Drug Store News,  Sept 12, 2005  

WASHINGTON -- The Securities and Exchange Commission on Aug. 23 accused Kmart Corp.'s former chief executive officer and former chief financial officer of allegedly misleading investors about the retailer's finances.

Former chief executive officer Chuck Conaway and former chief financial officer John McDonald are accused of "materially false and misleading disclosure" about Kmart's liquidity and related matters in the company's quarterly SEC filings for the period ended Oct. 31, 2001.

"Kmart's senior management failed to honestly inform investors that Kmart faced a liquidity crisis in the third quarter of 2001, how the company's own ill-advised action had caused the problem and what steps management took to respond to it," stated Peter Bresnan, the SEC's associate enforcement director.

The SEC stated that Conaway and McDonald failed to disclose the reasons for a "massive inventory overbuy" in the summer of 2001 and the impact that had on the company's ability to generate cash quickly.

On Aug. 30, four former Kmart Corp. and Newell Rubbermaid executives settled allegations that they helped Kmart improperly account for vendor allowances for promotional and marketing activities before Kmart filed for bankruptcy in 2002.

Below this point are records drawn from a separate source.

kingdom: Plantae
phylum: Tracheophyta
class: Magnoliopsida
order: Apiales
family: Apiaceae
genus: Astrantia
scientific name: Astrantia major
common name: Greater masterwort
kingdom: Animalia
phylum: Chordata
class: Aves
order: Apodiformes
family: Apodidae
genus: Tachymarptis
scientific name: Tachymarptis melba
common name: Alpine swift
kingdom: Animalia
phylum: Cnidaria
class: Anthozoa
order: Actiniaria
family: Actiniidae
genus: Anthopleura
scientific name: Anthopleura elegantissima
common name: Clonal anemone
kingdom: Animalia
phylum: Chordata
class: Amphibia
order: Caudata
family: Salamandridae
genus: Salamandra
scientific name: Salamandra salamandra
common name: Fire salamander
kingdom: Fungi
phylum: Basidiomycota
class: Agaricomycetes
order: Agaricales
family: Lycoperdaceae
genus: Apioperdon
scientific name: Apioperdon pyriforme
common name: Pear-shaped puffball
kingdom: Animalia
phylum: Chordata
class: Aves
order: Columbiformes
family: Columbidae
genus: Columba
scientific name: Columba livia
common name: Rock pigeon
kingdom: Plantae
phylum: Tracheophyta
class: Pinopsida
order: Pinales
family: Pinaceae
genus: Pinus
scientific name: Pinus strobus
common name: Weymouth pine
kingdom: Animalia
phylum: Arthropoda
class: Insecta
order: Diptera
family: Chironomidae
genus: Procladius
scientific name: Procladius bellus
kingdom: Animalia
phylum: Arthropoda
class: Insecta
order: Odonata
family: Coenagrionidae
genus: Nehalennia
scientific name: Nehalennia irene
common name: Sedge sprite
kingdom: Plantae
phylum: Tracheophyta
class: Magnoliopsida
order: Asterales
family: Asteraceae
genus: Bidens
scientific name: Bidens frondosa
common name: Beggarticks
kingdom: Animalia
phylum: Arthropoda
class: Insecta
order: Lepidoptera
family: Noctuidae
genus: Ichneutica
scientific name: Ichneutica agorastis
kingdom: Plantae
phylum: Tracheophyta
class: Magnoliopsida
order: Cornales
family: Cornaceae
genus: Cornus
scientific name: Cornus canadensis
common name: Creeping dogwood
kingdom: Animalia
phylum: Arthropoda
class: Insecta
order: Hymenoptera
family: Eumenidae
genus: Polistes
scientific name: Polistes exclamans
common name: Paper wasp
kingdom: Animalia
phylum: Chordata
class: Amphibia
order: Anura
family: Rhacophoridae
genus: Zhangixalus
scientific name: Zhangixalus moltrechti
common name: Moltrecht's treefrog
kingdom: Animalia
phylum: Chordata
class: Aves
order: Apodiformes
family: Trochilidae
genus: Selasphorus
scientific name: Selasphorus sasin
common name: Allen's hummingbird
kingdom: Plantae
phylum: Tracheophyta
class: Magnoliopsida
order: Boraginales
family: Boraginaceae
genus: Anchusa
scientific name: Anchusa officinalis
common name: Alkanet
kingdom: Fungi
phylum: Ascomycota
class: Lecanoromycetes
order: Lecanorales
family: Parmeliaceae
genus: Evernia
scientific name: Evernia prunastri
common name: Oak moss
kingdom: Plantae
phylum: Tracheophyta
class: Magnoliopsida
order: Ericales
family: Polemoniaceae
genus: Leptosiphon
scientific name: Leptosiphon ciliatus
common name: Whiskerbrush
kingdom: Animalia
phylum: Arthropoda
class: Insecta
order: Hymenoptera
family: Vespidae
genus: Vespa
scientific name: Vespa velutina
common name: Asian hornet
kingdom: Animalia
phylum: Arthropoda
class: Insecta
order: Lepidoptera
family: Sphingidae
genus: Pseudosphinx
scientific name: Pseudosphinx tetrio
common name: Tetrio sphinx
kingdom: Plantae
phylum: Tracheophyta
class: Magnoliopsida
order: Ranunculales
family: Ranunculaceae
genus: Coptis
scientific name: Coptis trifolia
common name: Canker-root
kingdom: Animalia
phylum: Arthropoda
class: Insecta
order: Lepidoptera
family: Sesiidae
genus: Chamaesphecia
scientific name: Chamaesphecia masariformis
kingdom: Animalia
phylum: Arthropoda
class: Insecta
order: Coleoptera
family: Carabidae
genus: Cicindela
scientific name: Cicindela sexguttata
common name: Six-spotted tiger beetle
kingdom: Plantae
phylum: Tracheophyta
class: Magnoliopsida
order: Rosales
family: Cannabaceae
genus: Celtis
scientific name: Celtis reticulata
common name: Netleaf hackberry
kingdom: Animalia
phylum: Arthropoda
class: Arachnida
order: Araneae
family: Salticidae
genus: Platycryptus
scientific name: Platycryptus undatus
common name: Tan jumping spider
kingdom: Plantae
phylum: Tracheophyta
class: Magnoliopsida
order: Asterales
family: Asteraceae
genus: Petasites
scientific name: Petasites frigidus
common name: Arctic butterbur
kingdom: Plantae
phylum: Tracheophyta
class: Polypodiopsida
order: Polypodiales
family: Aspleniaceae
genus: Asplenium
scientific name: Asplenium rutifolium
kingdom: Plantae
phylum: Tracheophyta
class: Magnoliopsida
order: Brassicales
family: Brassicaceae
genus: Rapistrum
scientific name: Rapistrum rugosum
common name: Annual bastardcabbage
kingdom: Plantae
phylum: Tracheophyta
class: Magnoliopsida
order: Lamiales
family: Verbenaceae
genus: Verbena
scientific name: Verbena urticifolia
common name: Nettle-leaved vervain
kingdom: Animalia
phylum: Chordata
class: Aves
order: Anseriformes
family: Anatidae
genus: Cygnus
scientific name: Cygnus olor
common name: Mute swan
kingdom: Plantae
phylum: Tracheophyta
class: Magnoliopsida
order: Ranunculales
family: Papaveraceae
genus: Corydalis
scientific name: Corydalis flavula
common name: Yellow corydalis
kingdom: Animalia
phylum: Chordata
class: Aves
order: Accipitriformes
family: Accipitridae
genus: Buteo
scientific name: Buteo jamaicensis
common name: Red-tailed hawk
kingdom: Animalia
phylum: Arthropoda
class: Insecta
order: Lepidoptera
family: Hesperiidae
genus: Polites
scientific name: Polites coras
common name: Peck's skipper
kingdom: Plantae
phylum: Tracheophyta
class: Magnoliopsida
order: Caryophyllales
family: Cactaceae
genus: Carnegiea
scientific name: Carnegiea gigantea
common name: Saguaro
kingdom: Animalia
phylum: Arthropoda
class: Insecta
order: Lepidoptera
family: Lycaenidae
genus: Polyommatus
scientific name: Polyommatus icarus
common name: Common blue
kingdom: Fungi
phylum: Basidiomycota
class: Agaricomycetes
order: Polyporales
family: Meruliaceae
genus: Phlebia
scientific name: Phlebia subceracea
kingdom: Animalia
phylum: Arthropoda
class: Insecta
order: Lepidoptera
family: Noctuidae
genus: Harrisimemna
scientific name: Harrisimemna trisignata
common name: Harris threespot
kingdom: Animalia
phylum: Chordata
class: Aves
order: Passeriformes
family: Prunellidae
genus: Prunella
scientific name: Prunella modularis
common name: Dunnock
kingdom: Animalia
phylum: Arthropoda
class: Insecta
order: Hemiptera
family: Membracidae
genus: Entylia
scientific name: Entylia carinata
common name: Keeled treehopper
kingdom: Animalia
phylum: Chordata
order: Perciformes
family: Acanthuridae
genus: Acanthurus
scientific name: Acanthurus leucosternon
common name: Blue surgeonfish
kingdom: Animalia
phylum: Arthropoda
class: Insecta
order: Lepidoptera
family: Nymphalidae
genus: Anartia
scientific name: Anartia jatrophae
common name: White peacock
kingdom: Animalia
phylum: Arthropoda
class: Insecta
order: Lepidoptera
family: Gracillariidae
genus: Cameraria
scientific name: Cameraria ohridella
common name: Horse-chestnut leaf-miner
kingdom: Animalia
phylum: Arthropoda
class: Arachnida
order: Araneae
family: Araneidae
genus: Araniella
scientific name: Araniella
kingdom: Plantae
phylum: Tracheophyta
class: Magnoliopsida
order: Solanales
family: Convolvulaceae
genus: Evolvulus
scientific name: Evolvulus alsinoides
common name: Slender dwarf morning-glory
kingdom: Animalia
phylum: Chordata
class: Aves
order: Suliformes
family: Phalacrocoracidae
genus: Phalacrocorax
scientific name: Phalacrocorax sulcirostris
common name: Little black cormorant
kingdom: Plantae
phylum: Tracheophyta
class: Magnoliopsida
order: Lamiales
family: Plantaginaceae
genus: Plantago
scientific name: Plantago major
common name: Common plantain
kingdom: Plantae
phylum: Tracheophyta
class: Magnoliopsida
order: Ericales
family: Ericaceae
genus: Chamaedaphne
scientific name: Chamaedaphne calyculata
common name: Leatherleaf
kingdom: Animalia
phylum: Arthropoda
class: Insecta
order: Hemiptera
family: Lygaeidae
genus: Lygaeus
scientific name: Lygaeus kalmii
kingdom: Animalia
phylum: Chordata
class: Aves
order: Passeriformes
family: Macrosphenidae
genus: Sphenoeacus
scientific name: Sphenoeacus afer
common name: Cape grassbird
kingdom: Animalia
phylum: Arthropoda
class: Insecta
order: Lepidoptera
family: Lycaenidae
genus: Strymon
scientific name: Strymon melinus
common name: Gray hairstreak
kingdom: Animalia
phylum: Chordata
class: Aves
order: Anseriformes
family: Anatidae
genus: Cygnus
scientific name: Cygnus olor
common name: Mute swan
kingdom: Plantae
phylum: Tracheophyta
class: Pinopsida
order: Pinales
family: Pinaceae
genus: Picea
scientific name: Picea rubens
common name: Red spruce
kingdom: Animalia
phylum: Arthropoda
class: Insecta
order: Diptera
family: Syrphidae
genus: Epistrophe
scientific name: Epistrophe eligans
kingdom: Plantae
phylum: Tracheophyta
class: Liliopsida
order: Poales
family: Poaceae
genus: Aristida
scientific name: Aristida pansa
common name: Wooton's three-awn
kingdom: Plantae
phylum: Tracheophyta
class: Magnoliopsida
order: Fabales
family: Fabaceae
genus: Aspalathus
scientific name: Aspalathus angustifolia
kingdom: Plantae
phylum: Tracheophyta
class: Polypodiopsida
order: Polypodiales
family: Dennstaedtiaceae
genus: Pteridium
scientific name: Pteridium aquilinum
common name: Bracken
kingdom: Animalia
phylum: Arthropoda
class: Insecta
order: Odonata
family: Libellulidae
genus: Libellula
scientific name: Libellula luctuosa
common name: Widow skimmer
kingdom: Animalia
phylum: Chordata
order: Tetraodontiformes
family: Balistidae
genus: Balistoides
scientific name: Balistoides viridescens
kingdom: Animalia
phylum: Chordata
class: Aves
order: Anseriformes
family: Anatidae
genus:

The SEC said actions by two former Newell executives, Douglas Ely and Barry Berlin, and two former Kmart employees, Michael Spake and David Levine, resulted in Kmart overstating net income in the fourth quarter of fiscal 2000 by $4.8 million.

Three of the four agreed to pay a combined $90,000 in civil penalties as part of their settlements. Without admitting or denying any wrongdoing, all four agreed to cease-and-desist orders in administrative proceedings brought by the SEC.